Unlike China, or Singapore, or Taiwan, or Vietnam, Australia had an early advantage that it seems to have squandered. It had evidence of a tectonic shift in reality, and observable evidence in its Asian neighbours of what would probably work to control an impending disaster.
The only reason that we are struggling with the issue of whether to keep open or close our schools and universities is because of the suspicion that we are behind the curve. Our political leaders failed to imagine the sudden shift in reality, even when we could see the bomb of contagion falling on our near neighbours.

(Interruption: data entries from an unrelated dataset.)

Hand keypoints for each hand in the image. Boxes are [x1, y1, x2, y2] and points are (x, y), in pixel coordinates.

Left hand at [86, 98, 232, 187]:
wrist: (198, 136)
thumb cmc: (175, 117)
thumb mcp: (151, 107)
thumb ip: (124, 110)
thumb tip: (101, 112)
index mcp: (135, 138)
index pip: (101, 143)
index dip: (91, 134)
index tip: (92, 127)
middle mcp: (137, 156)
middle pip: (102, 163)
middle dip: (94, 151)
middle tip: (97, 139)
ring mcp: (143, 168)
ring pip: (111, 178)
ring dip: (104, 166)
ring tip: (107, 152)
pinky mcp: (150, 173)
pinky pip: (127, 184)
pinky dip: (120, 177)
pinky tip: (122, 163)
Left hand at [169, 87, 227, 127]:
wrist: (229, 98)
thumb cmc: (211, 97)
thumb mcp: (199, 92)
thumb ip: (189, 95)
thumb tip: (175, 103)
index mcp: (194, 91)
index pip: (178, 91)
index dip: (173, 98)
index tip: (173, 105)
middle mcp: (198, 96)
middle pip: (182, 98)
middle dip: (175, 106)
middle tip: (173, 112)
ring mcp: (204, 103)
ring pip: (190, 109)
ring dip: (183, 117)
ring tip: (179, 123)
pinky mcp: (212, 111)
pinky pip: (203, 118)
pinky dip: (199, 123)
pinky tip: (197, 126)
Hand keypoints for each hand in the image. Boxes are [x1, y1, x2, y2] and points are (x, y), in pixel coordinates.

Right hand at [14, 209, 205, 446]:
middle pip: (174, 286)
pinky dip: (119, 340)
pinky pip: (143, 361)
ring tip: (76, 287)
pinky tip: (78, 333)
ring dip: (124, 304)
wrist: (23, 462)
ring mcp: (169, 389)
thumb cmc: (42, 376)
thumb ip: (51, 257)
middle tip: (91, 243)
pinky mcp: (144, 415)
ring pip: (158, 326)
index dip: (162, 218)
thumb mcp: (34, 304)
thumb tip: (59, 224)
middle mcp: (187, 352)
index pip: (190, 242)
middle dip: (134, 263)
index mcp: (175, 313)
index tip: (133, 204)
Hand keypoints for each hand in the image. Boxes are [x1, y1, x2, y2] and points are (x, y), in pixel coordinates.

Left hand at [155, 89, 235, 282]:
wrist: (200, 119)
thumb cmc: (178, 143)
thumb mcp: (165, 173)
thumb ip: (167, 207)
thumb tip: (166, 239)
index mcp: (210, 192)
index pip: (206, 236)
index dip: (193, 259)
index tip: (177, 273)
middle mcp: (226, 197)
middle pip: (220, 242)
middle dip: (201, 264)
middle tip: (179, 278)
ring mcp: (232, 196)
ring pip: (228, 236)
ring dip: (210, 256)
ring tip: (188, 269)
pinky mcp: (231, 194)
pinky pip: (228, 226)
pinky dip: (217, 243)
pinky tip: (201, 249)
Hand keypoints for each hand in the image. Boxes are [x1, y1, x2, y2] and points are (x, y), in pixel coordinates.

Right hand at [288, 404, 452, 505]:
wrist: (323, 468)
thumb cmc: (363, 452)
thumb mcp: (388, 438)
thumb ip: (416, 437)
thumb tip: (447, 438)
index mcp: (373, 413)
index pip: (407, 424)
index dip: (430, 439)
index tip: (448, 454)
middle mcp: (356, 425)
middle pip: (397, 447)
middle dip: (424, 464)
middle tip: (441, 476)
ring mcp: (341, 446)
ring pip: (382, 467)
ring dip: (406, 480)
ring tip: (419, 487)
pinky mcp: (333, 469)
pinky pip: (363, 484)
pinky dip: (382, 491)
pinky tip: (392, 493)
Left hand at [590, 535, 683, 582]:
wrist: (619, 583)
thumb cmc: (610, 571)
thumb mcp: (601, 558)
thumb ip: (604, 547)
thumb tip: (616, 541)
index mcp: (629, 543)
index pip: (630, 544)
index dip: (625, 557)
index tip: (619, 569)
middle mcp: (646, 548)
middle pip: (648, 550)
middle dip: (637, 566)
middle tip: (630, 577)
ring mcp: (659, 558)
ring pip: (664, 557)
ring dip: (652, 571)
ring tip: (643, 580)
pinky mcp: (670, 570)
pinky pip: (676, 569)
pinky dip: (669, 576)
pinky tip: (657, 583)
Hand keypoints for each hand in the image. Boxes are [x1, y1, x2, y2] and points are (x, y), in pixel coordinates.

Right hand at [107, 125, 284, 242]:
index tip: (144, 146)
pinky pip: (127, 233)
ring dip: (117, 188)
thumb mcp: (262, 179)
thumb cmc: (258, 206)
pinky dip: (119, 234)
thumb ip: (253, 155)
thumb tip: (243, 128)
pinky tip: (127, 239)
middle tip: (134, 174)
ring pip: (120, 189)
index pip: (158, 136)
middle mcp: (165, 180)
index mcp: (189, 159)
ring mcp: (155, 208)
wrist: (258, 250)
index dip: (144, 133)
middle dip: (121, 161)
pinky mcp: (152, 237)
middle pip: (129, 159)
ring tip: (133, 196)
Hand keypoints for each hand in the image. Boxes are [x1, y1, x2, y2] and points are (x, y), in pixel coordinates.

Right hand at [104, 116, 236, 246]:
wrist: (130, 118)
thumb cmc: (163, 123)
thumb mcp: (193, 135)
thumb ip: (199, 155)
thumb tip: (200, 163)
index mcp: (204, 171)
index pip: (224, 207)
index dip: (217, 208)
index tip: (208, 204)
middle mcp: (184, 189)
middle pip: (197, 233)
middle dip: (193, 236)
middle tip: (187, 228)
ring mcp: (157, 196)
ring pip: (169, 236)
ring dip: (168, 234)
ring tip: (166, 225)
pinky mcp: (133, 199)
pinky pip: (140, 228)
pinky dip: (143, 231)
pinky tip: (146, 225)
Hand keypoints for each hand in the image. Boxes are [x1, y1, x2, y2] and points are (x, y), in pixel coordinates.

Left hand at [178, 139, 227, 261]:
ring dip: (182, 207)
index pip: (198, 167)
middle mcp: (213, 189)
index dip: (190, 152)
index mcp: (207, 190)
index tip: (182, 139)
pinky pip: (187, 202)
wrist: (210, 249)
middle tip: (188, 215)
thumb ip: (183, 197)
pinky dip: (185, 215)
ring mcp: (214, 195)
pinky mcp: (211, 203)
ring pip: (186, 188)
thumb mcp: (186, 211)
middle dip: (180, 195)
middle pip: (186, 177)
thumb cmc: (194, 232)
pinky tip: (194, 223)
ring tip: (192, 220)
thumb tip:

It remains an open question what will happen. But in the weeks ahead the evidence will emerge – mathematical, incontestable – in the form of the graphic curve.
If it remains flat, you can be sure that we acted in time, proportionally, and using the best available evidence and considered action. Our health system will cope.
If it rises exponentially, as I expect, you can be equally sure that we met our new reality with crazy, instead of with the rationality that was required.